▶ [WHAT YOU ARE ASKED TO DO]:
Answer these questions from the geo-replication email thread, one line each:
1. On what day does Kotresh say he can give an update?
2. How often must the geo-replication service be restarted to reclaim memory on the slave node?
3. What did it take to recover the server after it became totally unresponsive?

▶ [SOURCE PASSAGE]:
◇ ◇ ◇ ◇

Re: [Gluster-users] Geo-Replication memory leak on slave node

2018-06-20 Thread Mark Betham
Hi Kotresh,

Many thanks for your prompt response.  No need to apologise, any help you
can provide is greatly appreciated.

I look forward to receiving your update next week.

Many thanks,

Mark Betham

On Wed, 20 Jun 2018 at 10:55, Kotresh Hiremath Ravishankar <
khire...@redhat.com> wrote:

> Hi Mark,
>
> Sorry, I was busy and could not take a serious look at the logs. I can
> update you on Monday.
>
> Thanks,
> Kotresh HR
>
> On Wed, Jun 20, 2018 at 12:32 PM, Mark Betham <
> mark.bet...@performancehorizon.com> wrote:
>
>> Hi Kotresh,
>>
>> I was wondering if you had made any progress with regards to the issue I
>> am currently experiencing with geo-replication.
>>
>> For info the fault remains and effectively requires a restart of the
>> geo-replication service on a daily basis to reclaim the used memory on the
>> slave node.
>>
>> If you require any further information then please do not hesitate to ask.
>>
>> Many thanks,
>>
>> Mark Betham
>>
>>
>> On Mon, 11 Jun 2018 at 08:24, Mark Betham <
>> mark.bet...@performancehorizon.com> wrote:
>>
>>> Hi Kotresh,
>>>
>>> Many thanks.  I will shortly setup a share on my GDrive and send the
>>> link directly to yourself.
>>>
>>> For Info;
>>> The Geo-Rep slave failed again over the weekend but it did not recover
>>> this time.  It looks to have become unresponsive at around 14:40 UTC on 9th
>>> June.  I have attached an image showing the mem usage and you can see from
>>> this when the system failed.  The system was totally unresponsive and
>>> required a cold power off and then power on in order to recover the server.
>>>
>>> Many thanks for your help.
>>>
>>> Mark Betham.
>>>
>>> On 11 June 2018 at 05:53, Kotresh Hiremath Ravishankar <
>>> khire...@redhat.com> wrote:
>>>
 Hi Mark,

 Google drive works for me.

◇ ◇ ◇ ◇

▶ [DATA EXTRACTS]:

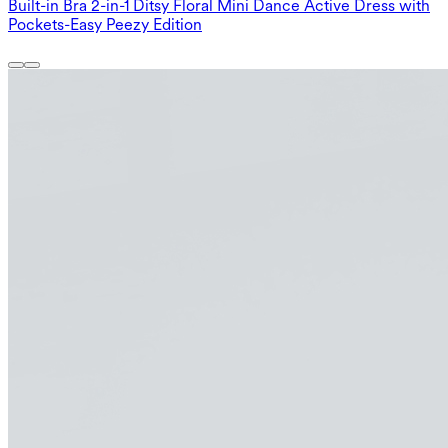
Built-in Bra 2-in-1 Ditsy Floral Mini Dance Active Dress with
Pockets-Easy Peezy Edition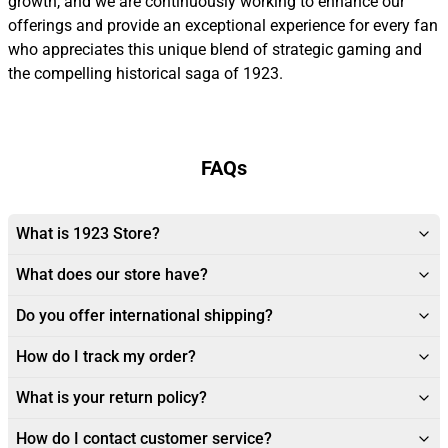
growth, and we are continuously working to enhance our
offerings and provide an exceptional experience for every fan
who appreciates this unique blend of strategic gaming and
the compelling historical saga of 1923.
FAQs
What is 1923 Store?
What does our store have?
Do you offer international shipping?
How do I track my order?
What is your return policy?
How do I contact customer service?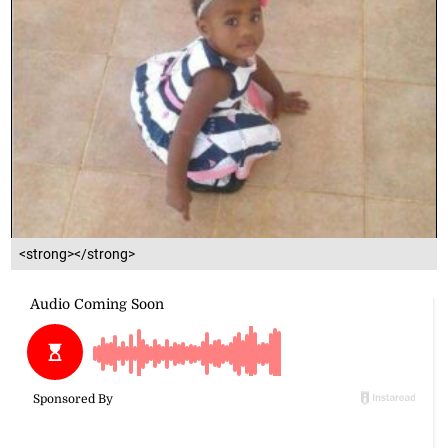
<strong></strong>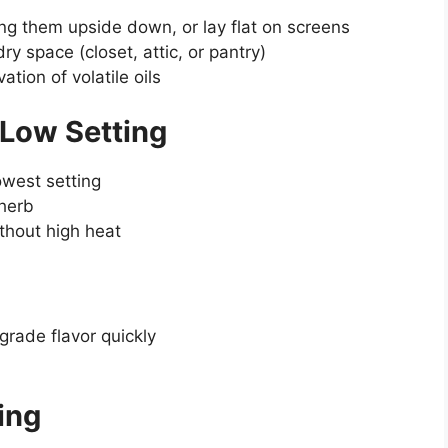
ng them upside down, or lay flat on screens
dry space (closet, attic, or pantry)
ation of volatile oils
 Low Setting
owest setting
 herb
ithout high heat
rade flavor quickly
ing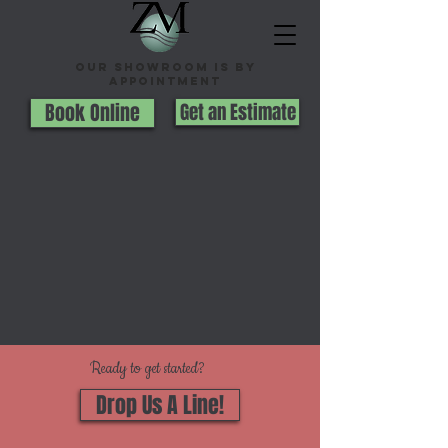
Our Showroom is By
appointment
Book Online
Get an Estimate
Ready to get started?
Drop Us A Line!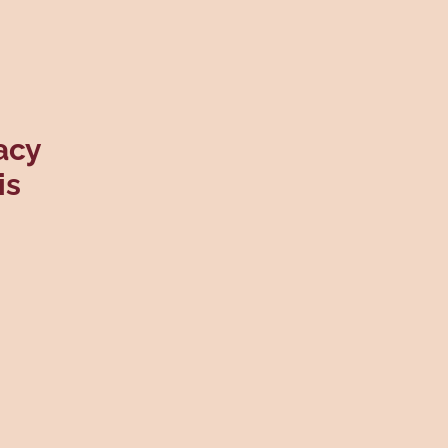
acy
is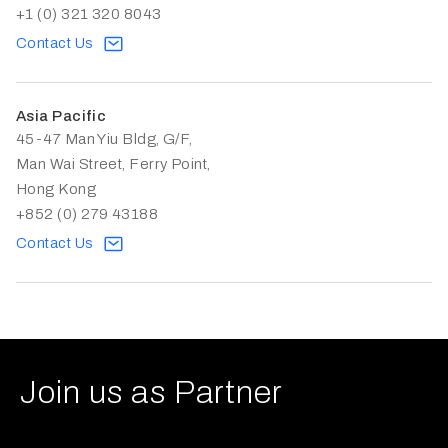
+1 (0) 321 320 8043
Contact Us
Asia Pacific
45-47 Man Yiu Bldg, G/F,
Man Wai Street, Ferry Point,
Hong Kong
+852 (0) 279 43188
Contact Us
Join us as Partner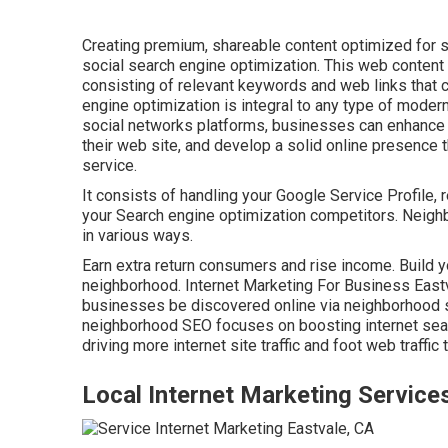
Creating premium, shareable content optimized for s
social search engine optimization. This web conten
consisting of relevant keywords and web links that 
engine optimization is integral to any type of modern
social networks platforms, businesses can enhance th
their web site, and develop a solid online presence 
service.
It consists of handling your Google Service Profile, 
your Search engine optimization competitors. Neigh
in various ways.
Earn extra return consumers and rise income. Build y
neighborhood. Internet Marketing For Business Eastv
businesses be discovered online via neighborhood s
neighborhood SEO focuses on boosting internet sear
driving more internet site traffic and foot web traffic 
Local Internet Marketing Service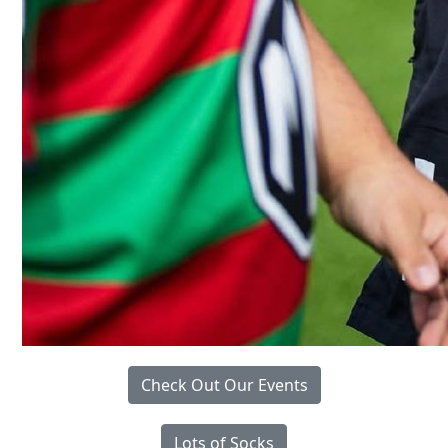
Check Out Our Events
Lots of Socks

◇ ◇ ◇ ◇

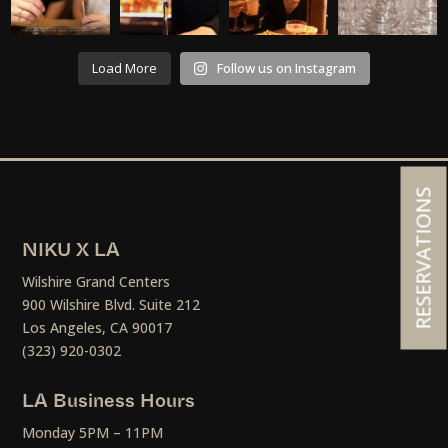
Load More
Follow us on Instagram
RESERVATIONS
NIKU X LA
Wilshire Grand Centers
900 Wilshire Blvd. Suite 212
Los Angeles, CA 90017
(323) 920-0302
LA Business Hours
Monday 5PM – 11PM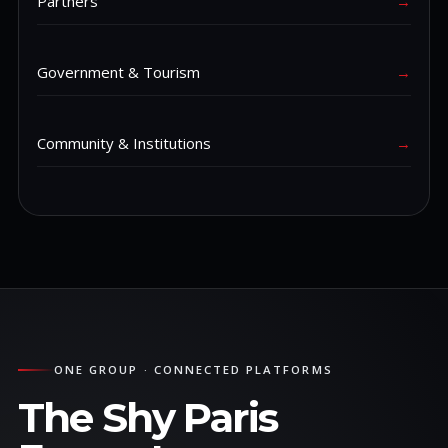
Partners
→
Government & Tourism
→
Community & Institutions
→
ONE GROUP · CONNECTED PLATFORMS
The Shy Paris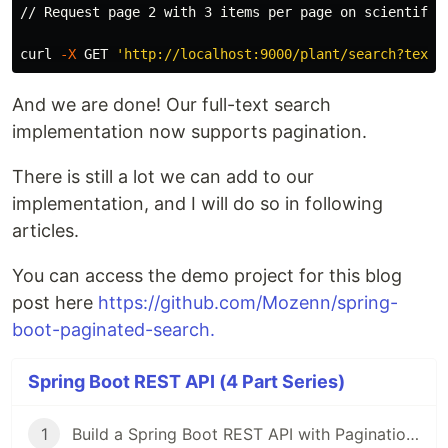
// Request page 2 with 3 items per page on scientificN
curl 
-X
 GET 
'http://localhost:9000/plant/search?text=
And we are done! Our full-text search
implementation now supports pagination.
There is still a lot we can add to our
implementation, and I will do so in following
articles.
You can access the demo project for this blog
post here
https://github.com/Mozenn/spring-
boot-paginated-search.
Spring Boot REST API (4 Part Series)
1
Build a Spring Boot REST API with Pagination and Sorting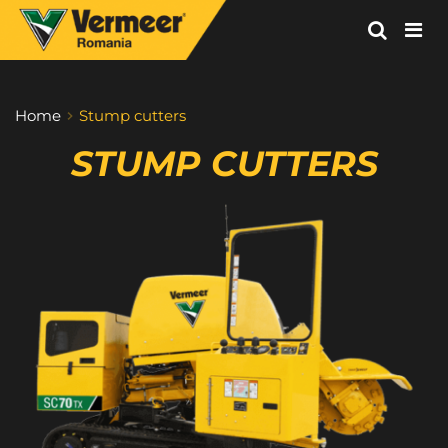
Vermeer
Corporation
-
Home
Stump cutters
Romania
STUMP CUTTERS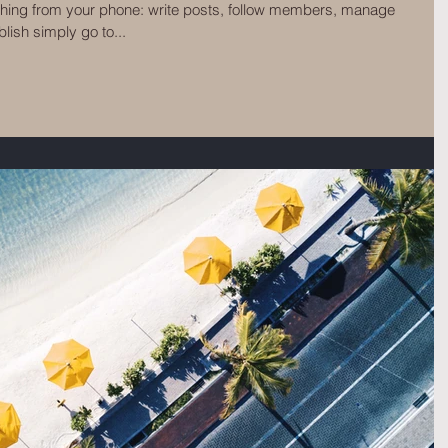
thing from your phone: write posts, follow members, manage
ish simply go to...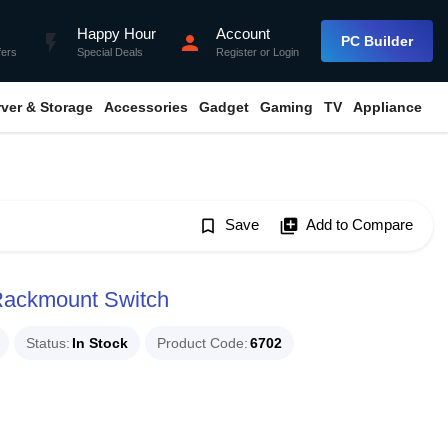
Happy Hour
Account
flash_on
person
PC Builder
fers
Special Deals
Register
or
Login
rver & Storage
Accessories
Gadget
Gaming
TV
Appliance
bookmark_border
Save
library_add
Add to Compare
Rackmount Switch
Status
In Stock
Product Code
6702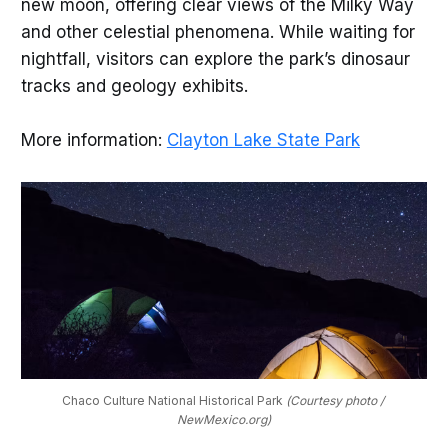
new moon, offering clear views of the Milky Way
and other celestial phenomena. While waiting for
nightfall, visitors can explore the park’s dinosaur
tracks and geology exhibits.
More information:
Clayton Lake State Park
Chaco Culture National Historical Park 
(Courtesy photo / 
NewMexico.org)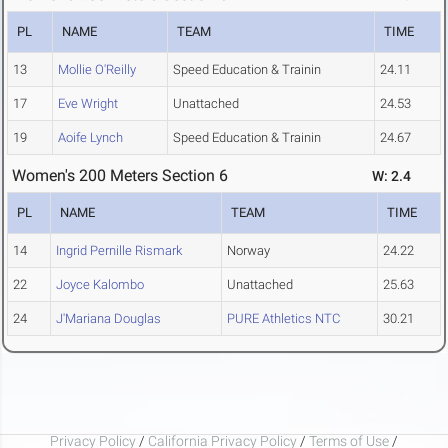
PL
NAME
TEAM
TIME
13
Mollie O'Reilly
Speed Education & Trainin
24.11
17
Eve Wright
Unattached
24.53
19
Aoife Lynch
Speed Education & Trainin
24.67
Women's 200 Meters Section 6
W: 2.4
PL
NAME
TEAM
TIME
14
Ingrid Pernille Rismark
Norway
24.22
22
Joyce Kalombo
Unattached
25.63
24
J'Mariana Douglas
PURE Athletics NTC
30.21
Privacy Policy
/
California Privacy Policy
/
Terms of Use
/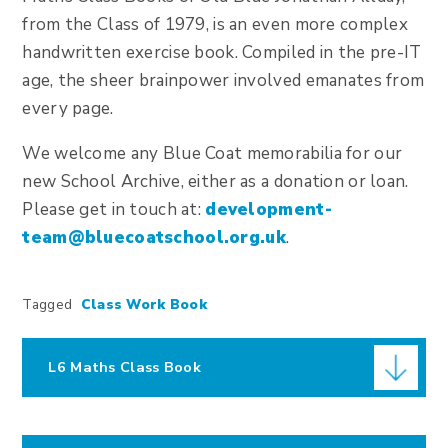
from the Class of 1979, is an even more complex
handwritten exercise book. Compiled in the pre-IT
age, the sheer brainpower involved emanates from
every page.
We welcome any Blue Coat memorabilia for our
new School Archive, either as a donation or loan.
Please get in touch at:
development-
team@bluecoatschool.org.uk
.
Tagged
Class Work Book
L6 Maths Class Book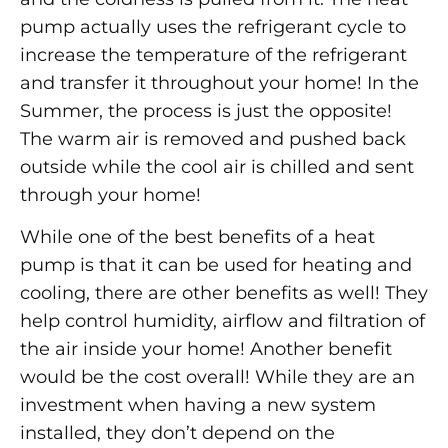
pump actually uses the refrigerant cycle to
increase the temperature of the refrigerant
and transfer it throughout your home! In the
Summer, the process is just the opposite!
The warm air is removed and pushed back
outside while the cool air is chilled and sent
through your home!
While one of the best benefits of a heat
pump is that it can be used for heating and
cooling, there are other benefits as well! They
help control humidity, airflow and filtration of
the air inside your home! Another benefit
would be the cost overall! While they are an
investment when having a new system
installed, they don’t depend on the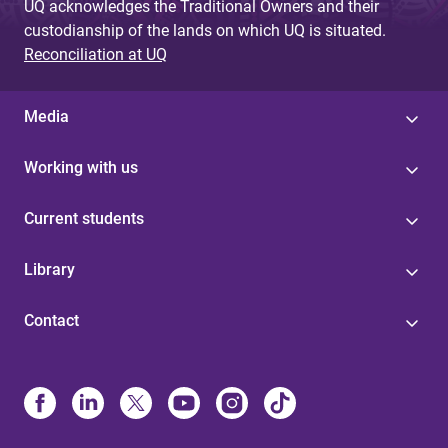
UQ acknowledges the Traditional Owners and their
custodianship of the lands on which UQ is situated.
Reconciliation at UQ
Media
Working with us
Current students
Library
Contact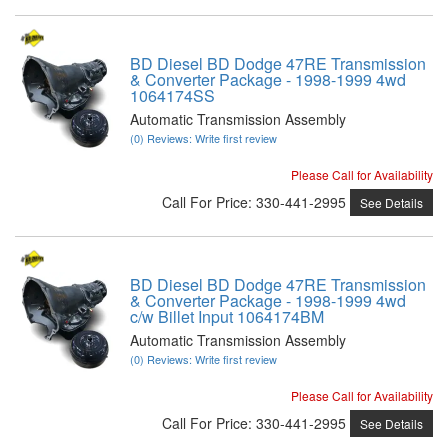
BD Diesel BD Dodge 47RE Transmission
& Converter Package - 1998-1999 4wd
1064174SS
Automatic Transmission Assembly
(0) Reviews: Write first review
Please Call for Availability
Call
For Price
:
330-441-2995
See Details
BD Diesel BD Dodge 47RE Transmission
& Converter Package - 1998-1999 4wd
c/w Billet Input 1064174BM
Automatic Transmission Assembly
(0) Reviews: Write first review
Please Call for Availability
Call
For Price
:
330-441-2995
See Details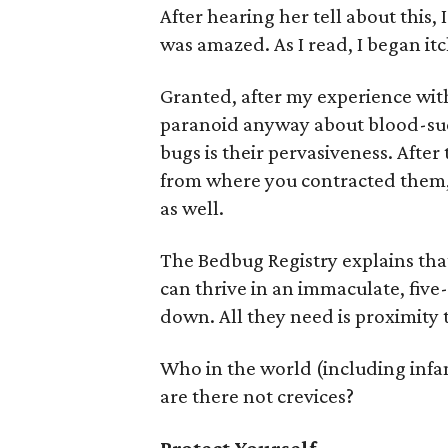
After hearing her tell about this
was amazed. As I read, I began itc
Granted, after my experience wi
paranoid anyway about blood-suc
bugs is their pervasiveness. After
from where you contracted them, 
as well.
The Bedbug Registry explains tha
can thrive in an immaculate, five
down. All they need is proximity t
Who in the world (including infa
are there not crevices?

◇ ◇ ◇ ◇

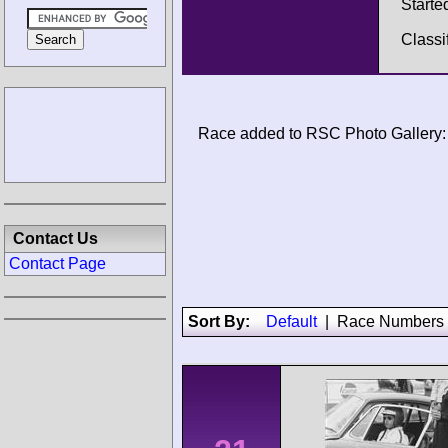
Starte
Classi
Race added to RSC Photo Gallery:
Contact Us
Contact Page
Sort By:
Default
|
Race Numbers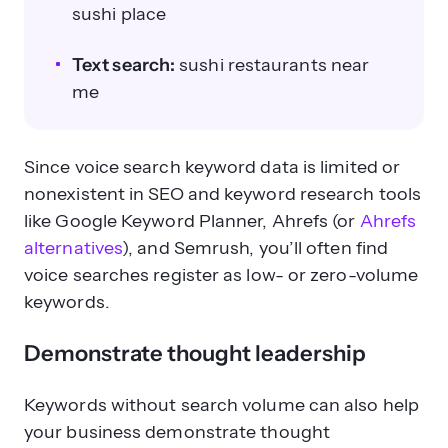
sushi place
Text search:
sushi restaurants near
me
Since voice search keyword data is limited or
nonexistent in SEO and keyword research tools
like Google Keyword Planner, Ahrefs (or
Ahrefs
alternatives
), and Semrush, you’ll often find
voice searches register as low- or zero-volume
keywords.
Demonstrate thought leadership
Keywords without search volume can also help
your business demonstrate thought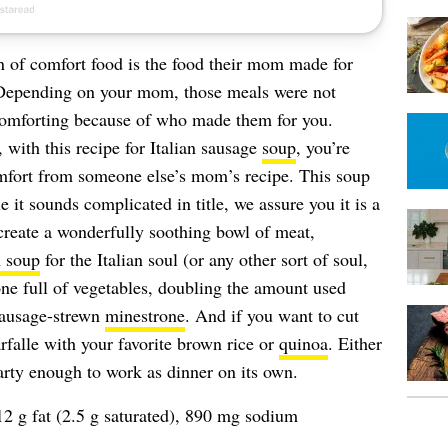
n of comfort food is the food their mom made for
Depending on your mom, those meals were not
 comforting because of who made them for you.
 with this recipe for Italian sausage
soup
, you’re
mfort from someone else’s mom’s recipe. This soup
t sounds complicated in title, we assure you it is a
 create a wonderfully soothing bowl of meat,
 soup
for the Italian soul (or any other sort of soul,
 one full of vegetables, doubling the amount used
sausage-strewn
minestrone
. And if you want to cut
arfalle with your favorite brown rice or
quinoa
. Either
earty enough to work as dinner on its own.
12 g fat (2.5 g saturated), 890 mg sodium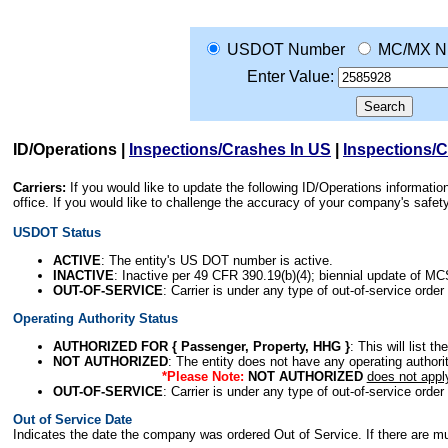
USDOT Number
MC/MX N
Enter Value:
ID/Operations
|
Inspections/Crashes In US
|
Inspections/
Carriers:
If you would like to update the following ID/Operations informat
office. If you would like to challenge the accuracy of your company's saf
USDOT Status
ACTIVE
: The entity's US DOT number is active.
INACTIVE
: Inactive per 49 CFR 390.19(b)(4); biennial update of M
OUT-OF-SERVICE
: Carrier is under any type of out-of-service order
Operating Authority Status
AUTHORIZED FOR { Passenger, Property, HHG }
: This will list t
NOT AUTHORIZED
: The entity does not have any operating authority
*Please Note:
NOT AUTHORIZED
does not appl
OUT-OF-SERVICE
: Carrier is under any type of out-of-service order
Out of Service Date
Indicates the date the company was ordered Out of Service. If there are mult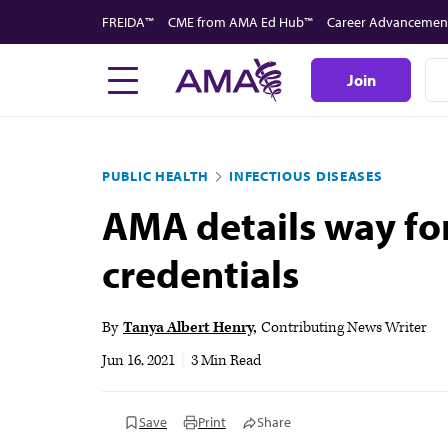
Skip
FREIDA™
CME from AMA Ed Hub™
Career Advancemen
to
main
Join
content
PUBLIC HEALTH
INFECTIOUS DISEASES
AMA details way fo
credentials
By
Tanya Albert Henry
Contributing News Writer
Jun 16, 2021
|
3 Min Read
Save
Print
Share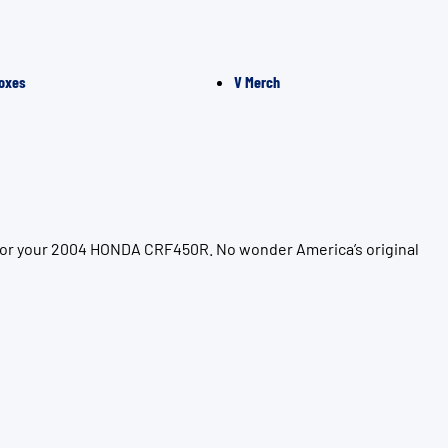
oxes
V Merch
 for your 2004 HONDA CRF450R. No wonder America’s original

◇ ◇ ◇ ◇

▶ [OUTPUT BELOW]:
1. Monday.
2. Daily.
3. A cold power off and then power on.